▸ Task requirements
Your answer must be the lines from the first record through the line that contains "filled with the", copied exactly and without any pictures.

▸ Data section
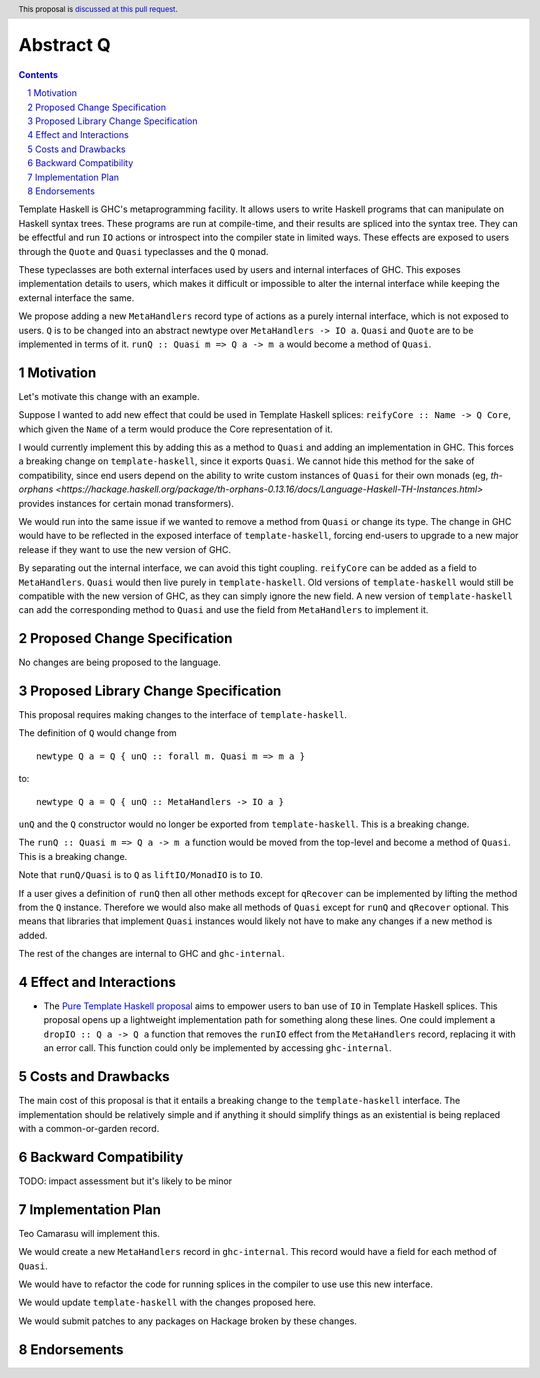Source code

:Abstract Q
==============

.. author:: Teo Camarasu
.. date-accepted:: Leave blank. This will be filled in when the proposal is accepted.
.. ticket-url:: Leave blank. This will eventually be filled with the
                ticket URL which will track the progress of the
                implementation of the feature.
.. implemented:: Leave blank. This will be filled in with the first GHC version which
                 implements the described feature.
.. highlight:: haskell
.. header:: This proposal is `discussed at this pull request <https://github.com/ghc-proposals/ghc-proposals/pull/700>`_.
.. sectnum::
.. contents::

Template Haskell is GHC's metaprogramming facility. It allows users to write Haskell programs that can manipulate on Haskell syntax trees.
These programs are run at compile-time, and their results are spliced into the syntax tree.
They can be effectful and run ``IO`` actions or introspect into the compiler state in limited ways.
These effects are exposed to users through the ``Quote`` and ``Quasi`` typeclasses and the ``Q`` monad.

These typeclasses are both external interfaces used by users and internal interfaces of GHC.
This exposes implementation details to users, which makes it difficult or impossible to alter
the internal interface while keeping the external interface the same.

We propose adding a new ``MetaHandlers`` record type of actions as a purely internal interface, which is not exposed to users.
``Q`` is to be changed into an abstract newtype over ``MetaHandlers -> IO a``. ``Quasi`` and ``Quote`` are to be implemented in terms of it.
``runQ :: Quasi m => Q a -> m a`` would become a method of ``Quasi``.

Motivation
----------

Let's motivate this change with an example.

Suppose I wanted to add new effect that could be used in Template Haskell splices:
``reifyCore :: Name -> Q Core``, which given the ``Name`` of a term would produce the Core representation of it.

I would currently implement this by adding this as a method to ``Quasi`` and adding an implementation in GHC.
This forces a breaking change on ``template-haskell``, since it exports ``Quasi``.
We cannot hide this method for the sake of compatibility, since end users depend on the ability to write custom instances of ``Quasi`` for their own monads
(eg, `th-orphans <https://hackage.haskell.org/package/th-orphans-0.13.16/docs/Language-Haskell-TH-Instances.html>` provides instances for certain monad transformers).

We would run into the same issue if we wanted to remove a method from ``Quasi``  or change its type.
The change in GHC would have to be reflected in the exposed interface of ``template-haskell``, forcing end-users to upgrade to a new major release if they want to use the new version of GHC.

By separating out the internal interface, we can avoid this tight coupling.
``reifyCore`` can be added as a field to ``MetaHandlers``. ``Quasi`` would then live purely in ``template-haskell``.
Old versions of ``template-haskell`` would still be compatible with the new version of GHC, as they can simply ignore the new field.
A new version of ``template-haskell`` can add the corresponding method to ``Quasi`` and use the field from ``MetaHandlers`` to implement it.

Proposed Change Specification
-----------------------------

No changes are being proposed to the language.

Proposed Library Change Specification
-------------------------------------

This proposal requires making changes to the interface of ``template-haskell``.

The definition of ``Q`` would change from ::

 newtype Q a = Q { unQ :: forall m. Quasi m => m a }

to::

 newtype Q a = Q { unQ :: MetaHandlers -> IO a }

``unQ`` and the ``Q`` constructor would no longer be exported from ``template-haskell``.
This is a breaking change.

The ``runQ :: Quasi m => Q a -> m a`` function would be moved from the top-level and become
a method of ``Quasi``. This is a breaking change.

Note that ``runQ/Quasi`` is to ``Q`` as ``liftIO/MonadIO`` is to ``IO``.

If a user gives a definition of ``runQ`` then all other methods except for ``qRecover`` can be implemented by lifting the method from the ``Q`` instance.
Therefore we would also make all methods of ``Quasi`` except for ``runQ`` and ``qRecover`` optional.
This means that libraries that implement ``Quasi`` instances would likely not have to make any changes if a new method is added.


The rest of the changes are internal to GHC and ``ghc-internal``.

Effect and Interactions
-----------------------

* The `Pure Template Haskell proposal <https://github.com/ghc-proposals/ghc-proposals/pull/655>`_ aims to
  empower users to ban use of ``IO`` in Template Haskell splices.
  This proposal opens up a lightweight implementation path for something along these lines.
  One could implement a ``dropIO :: Q a -> Q a`` function that removes the ``runIO`` effect from the ``MetaHandlers`` record,
  replacing it with an error call. This function could only be implemented by accessing ``ghc-internal``.


Costs and Drawbacks
-------------------

The main cost of this proposal is that it entails a breaking change to the ``template-haskell`` interface.
The implementation should be relatively simple and if anything it should simplify things as an existential is being replaced with a common-or-garden record.


Backward Compatibility
----------------------
TODO: impact assessment but it's likely to be minor


Implementation Plan
-------------------
Teo Camarasu will implement this.

We would create a new ``MetaHandlers`` record in ``ghc-internal``.
This record would have a field for each method of ``Quasi``.

We would have to refactor the code for running splices in the compiler to use use this new interface.

We would update ``template-haskell`` with the changes proposed here.

We would submit patches to any packages on Hackage broken by these changes.

Endorsements
-------------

▸ Answer box
Source code

:Abstract Q
==============

.. author:: Teo Camarasu
.. date-accepted:: Leave blank. This will be filled in when the proposal is accepted.
.. ticket-url:: Leave blank. This will eventually be filled with the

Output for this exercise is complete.